I curse - A LOT. Someone told me I should not curse that much because it is not really nice for ladies. Oh, I’m sorry dear if that hurts you. What happens to differences that should be respected of each and everyone. She said I have to adjust.
But here’s the thing, would I even act like that if I think its not okay with you? For years we’ve been speaking to each other, did you even told me these things that you don’t like about me? How did you think that I am not adjusting myself to different kinds of people I talk to? Why are you generalizing my behavior towards you and everyone else.

“Get yourself checked, Hazel. Know what’s wrong with you.”
Here’s my response:
“I don’t have any problem with myself. I didn’t hurt anybody. I didn’t mocked anyone. I didn’t do anything wrong.. If you have a problem with my habitual cursing, then tell me you don’t wanna fucking hear it when I’m around. Do I have to explain everything why am I like this? Do I have to explain myself to everybody? Is it necessary to go through my sad stories that made me who I am? I guess not! Wake up hypocrite people, stop judging me. Are you really going to church every wekeend and sharing holy verses on Facebook? because like seriously? You are just lying to yourself that you belong to the kind-hearted people of the earth.

I AM NEVER FAKE. I AM JUST BEING MYSELF. I will never change myself to be accepted to your group of hypocrite, plastic fake ‘friends’. I know my limits. You do not deserve me. You don’t!

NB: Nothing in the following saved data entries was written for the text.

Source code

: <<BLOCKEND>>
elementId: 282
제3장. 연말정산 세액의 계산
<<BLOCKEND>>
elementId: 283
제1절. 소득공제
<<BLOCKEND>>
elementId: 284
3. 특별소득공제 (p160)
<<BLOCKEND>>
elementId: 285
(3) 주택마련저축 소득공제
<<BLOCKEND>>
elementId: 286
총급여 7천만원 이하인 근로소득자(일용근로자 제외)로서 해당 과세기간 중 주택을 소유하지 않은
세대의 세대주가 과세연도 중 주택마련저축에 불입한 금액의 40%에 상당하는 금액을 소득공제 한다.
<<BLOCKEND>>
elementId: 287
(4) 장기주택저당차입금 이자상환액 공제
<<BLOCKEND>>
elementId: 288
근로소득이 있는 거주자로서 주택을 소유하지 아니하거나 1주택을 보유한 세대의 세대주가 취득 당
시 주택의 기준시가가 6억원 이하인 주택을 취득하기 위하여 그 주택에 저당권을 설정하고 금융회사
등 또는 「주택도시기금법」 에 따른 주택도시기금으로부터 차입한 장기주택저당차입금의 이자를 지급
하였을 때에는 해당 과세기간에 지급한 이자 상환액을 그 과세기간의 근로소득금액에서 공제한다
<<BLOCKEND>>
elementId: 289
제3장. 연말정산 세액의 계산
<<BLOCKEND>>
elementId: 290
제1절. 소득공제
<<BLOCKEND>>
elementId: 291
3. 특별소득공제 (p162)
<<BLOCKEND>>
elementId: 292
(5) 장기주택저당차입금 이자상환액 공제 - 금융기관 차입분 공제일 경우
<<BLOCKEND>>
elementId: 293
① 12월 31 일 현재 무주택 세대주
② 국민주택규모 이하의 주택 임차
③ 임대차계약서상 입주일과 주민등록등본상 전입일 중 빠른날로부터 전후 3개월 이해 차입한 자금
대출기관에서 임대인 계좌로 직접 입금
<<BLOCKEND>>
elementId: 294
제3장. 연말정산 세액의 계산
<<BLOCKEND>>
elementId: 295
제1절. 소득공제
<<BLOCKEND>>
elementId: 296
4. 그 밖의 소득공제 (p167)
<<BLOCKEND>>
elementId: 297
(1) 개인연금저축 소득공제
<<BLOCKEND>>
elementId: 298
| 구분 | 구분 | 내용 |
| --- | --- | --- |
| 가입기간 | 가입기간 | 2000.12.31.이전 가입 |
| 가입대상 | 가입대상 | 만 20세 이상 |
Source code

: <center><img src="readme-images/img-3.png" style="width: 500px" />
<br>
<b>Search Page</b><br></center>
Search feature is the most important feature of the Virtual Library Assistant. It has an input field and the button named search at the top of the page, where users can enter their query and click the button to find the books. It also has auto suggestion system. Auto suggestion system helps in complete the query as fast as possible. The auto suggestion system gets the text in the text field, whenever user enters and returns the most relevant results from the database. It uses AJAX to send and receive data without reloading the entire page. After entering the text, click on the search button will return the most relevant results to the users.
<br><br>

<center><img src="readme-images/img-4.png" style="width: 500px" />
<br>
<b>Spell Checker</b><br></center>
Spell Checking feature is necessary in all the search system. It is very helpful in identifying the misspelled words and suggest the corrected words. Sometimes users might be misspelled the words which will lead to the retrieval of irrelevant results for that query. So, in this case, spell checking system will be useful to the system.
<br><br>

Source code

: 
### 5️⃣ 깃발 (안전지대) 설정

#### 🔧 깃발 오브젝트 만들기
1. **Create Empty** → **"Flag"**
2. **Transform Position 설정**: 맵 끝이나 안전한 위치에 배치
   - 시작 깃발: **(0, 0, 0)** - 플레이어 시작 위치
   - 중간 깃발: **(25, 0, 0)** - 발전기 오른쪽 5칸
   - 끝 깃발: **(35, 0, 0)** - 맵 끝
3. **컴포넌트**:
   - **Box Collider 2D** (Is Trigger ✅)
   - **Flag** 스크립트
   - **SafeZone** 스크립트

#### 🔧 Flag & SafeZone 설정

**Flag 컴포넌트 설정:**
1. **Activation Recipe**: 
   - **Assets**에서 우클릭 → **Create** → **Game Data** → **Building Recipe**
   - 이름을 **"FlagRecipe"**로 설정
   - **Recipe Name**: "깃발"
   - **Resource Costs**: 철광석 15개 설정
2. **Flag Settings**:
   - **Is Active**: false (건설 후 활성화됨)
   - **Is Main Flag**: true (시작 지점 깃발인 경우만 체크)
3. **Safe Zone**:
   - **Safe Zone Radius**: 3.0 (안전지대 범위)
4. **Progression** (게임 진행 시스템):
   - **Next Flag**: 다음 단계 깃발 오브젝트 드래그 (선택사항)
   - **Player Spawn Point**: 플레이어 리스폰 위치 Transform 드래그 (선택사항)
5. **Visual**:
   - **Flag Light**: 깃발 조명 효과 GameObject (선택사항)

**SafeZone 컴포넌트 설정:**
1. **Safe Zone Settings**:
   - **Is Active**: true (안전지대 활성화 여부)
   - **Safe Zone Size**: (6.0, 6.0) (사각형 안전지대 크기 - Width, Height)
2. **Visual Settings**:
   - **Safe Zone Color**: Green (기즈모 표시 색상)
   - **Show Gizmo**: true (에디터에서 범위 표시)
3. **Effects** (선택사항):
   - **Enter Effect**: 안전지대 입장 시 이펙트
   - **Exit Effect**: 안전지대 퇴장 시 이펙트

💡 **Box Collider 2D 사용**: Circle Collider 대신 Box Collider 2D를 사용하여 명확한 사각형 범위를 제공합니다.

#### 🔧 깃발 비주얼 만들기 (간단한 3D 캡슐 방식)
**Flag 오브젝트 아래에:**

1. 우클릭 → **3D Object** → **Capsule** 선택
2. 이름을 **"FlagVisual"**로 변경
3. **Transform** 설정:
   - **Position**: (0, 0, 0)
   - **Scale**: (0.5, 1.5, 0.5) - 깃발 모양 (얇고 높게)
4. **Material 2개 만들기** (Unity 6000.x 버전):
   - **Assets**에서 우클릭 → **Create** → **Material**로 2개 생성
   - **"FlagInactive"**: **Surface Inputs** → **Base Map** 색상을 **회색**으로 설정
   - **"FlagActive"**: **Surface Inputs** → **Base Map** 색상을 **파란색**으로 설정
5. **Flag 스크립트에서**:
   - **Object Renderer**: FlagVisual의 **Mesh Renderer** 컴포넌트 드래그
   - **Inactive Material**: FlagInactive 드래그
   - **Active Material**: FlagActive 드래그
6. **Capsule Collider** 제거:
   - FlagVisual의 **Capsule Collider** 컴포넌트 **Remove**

As long as there is someone who believes in me. As long as there is at least one person who loves and see the good in me, I will continue to live. Because even though I always tell that I wanna die, a picture of the people who loves me is miraculously peaking through my mind. Reminding me that I am still blessed. That I am worth to live - with a happy heart;

*It’s been a week since I broke down. ‘Til now, I have so many thoughts on my mind that still, makes me sad and cry.*

PS: I am currently experiencing most of all the symptoms of depression listed here: Thus the lack of blogpost that seriously, believe me, I want to do but I can’t. I can’t concentrate. It’s hard to explain..


Love Always,
Maria Hazel

1 comment

  1. First of all, there's is no problem with you. I'm not a professional here, but base on my experience every person have a different personality that's why every person is unique from others. Our personality makes us unique. I guess you have a lot of friends who really knows you deep down, and stayed with you for a long time now just stick with them and never mind the pepz at the office.